Aim – Write out the matrix ring problem between "Let $k$ be a" and "in $k$. Is this correct?", inclusive, and switch "basis" to "spanning set".

Selection –
Let $k$ be a field and $\Lambda=\begin{bmatrix} k & 0 \\ k^2 & k[x]/(x^2) \end{bmatrix}$. This ring is an algebra over $k$.
(a) What is $\dim_k \Lambda$?
(b) Is $\Lambda$ a left Artinian ring? Is $\Lambda$ a left Noetherian ring?
(c) Is $\Lambda$ a semisimple ring?
I'm not so sure whether my solutions are correct.
(a) I would say that the dimension is 5 because $\Lambda$ has the basis
$$ \begin{align} \begin{bmatrix} 1 & 0 \\ (0,0) & \bar{0} \end{bmatrix}, \begin{bmatrix} 0 & 0 \\ (1,0) & \bar{0} \end{bmatrix}, \begin{bmatrix} 0 & 0 \\ (0,1) & \bar{0} \end{bmatrix}, \begin{bmatrix} 0 & 0 \\ (0,0) & \bar{1} \end{bmatrix}, \begin{bmatrix} 0 & 0 \\ (0,0) & \bar{x} \end{bmatrix}, \end{align} $$
where $1$ denotes the unity in $k$. Is this correct?
(b) The set $I=\begin{bmatrix} 0 & 0 \\ k^2 & 0 \end{bmatrix}$ is an ideal in $\Lambda$ and $\Lambda / I \simeq k \oplus k[x]/(x^2)$. $k$ is a field, hence Noetherian and Artinian. The submodules of $k[x]/(x^2)$ are $(0), \frac{(x)k[x]}{(x^2)}, k[x]/(x^2)$ and thus, $k[x]/(x^2)$ is also Noetherian and Artinian. So, $\Lambda/I$ is Noetherian and Artinian.
Since $I$ hasn't any non-trivial submodules, it is also Noetherian and Artinian and therefore, $\Lambda$ is Noetherian and Artinian.
(c) Suppose that $\Lambda$ is semisimple. Since $\Lambda$ is also Artinian, it cannot have any nilpotent ideals. But $I$ is nilpotent ($I^2=0$), a contradiction. So, $\Lambda$ is not semisimple.
Is this correct?

Supplied material –
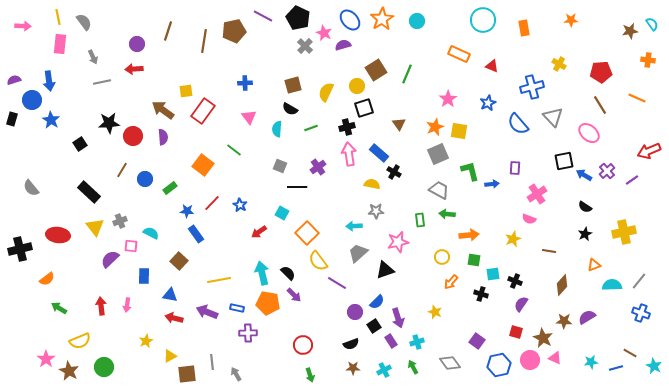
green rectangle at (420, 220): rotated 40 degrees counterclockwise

* * *

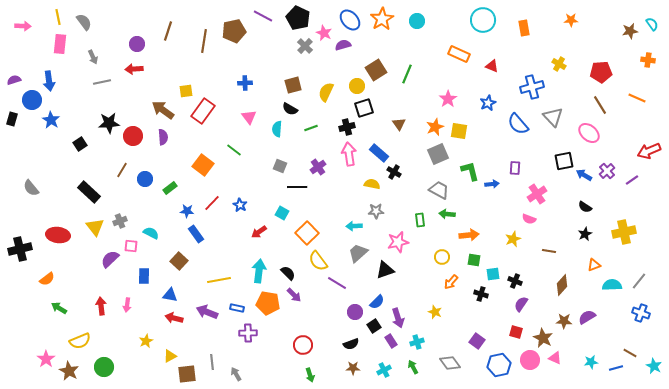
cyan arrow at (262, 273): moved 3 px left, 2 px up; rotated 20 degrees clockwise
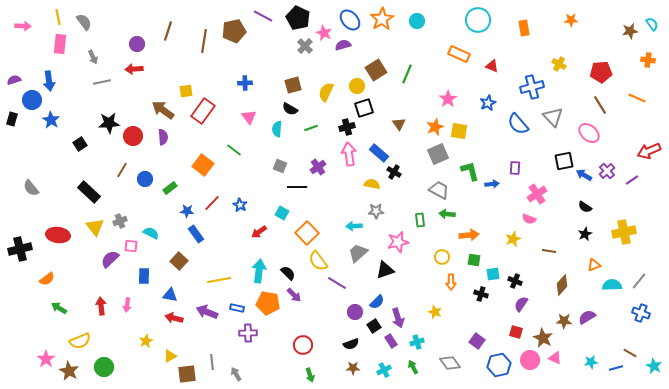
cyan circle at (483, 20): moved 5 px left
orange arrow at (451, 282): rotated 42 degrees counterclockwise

Final result –
Let $k$ be a field and $\Lambda=\begin{bmatrix} k & 0 \\ k^2 & k[x]/(x^2) \end{bmatrix}$. This ring is an algebra over $k$.
(a) What is $\dim_k \Lambda$?
(b) Is $\Lambda$ a left Artinian ring? Is $\Lambda$ a left Noetherian ring?
(c) Is $\Lambda$ a semisimple ring?
I'm not so sure whether my solutions are correct.
(a) I would say that the dimension is 5 because $\Lambda$ has the spanning set
$$ \begin{align} \begin{bmatrix} 1 & 0 \\ (0,0) & \bar{0} \end{bmatrix}, \begin{bmatrix} 0 & 0 \\ (1,0) & \bar{0} \end{bmatrix}, \begin{bmatrix} 0 & 0 \\ (0,1) & \bar{0} \end{bmatrix}, \begin{bmatrix} 0 & 0 \\ (0,0) & \bar{1} \end{bmatrix}, \begin{bmatrix} 0 & 0 \\ (0,0) & \bar{x} \end{bmatrix}, \end{align} $$
where $1$ denotes the unity in $k$. Is this correct?